**WHAT THE TASK ASKS:** Give the lines of the material below as a numbered list, skipping blank lines. Begin at the very first line and stop after the line that contains "Распределённая файловая система, обеспечивающая".

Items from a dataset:
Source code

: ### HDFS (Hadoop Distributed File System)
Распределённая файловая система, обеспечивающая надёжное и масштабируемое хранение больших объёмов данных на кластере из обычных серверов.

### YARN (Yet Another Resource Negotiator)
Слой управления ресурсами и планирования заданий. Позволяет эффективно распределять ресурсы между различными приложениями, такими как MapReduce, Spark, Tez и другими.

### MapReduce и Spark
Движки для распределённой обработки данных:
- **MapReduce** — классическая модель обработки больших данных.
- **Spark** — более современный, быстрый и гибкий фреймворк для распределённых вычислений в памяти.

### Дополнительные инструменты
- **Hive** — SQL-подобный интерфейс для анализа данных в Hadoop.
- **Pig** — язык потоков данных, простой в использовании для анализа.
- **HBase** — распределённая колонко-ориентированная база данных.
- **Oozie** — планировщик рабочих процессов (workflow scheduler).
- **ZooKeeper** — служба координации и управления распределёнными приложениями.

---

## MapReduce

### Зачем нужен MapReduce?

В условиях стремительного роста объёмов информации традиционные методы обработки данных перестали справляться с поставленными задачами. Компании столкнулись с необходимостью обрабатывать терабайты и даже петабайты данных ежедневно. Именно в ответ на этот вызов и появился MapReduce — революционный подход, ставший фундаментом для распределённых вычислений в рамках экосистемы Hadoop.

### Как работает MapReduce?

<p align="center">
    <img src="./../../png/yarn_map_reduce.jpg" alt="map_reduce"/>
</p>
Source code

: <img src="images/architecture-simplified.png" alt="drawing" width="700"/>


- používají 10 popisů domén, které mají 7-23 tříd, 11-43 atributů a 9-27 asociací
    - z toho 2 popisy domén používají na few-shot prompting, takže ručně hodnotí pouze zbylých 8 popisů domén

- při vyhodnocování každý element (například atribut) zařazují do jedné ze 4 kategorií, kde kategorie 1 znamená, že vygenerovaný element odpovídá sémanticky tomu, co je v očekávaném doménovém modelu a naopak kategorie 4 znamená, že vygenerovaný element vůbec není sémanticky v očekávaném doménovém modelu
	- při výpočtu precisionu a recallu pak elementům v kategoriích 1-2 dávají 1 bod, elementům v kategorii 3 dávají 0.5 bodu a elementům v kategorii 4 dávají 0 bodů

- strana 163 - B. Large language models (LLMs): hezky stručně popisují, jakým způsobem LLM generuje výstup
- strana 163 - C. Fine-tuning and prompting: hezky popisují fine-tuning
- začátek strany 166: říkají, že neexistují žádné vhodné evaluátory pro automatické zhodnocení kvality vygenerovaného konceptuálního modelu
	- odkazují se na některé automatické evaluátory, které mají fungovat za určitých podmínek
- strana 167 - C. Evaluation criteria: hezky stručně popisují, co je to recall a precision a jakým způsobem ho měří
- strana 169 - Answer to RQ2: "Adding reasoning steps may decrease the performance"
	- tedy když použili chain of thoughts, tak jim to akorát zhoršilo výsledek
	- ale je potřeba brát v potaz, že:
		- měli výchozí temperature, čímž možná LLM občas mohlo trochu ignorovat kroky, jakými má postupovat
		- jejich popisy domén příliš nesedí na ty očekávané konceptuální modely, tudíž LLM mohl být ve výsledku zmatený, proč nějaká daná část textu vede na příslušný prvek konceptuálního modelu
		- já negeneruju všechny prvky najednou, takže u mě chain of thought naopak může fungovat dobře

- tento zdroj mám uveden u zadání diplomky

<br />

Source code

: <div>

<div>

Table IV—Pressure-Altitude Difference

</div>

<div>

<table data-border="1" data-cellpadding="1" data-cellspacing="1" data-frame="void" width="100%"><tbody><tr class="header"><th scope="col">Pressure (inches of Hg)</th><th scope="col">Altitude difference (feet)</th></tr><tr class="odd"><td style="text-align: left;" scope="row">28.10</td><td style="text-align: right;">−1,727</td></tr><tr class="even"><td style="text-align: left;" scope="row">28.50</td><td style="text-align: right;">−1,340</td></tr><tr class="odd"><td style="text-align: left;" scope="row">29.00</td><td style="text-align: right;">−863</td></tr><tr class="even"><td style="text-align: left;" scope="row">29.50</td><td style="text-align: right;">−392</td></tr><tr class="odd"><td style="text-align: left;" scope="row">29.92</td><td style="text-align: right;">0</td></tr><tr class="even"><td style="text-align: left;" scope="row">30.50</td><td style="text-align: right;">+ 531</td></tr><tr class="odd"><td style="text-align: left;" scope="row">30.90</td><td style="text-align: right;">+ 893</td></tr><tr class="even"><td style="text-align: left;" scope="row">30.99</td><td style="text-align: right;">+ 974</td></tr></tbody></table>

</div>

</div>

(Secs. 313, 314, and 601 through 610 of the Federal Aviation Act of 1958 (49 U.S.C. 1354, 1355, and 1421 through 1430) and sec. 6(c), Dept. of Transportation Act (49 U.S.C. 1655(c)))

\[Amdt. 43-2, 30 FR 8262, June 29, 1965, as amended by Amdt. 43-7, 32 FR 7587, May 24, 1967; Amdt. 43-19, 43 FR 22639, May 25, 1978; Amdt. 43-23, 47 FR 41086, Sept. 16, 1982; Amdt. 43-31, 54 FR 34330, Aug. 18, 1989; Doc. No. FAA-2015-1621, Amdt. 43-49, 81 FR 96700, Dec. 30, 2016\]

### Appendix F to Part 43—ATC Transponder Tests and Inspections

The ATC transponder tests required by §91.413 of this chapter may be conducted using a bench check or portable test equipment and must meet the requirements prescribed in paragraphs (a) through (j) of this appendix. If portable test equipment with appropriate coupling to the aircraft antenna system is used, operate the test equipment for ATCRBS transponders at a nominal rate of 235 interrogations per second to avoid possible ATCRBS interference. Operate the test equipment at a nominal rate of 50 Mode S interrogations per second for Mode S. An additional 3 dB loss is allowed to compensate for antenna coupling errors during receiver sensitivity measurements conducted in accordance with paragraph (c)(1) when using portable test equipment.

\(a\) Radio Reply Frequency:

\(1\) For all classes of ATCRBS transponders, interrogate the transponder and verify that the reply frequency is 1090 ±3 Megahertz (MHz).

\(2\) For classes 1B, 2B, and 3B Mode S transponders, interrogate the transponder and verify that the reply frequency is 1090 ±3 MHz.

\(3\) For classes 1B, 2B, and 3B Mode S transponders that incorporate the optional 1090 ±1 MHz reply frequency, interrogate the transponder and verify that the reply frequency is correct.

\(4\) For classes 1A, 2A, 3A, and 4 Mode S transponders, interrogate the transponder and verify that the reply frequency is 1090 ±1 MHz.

**THE ANSWER:**
1. Source code
2. : ### HDFS (Hadoop Distributed File System)
3. Распределённая файловая система, обеспечивающая надёжное и масштабируемое хранение больших объёмов данных на кластере из обычных серверов.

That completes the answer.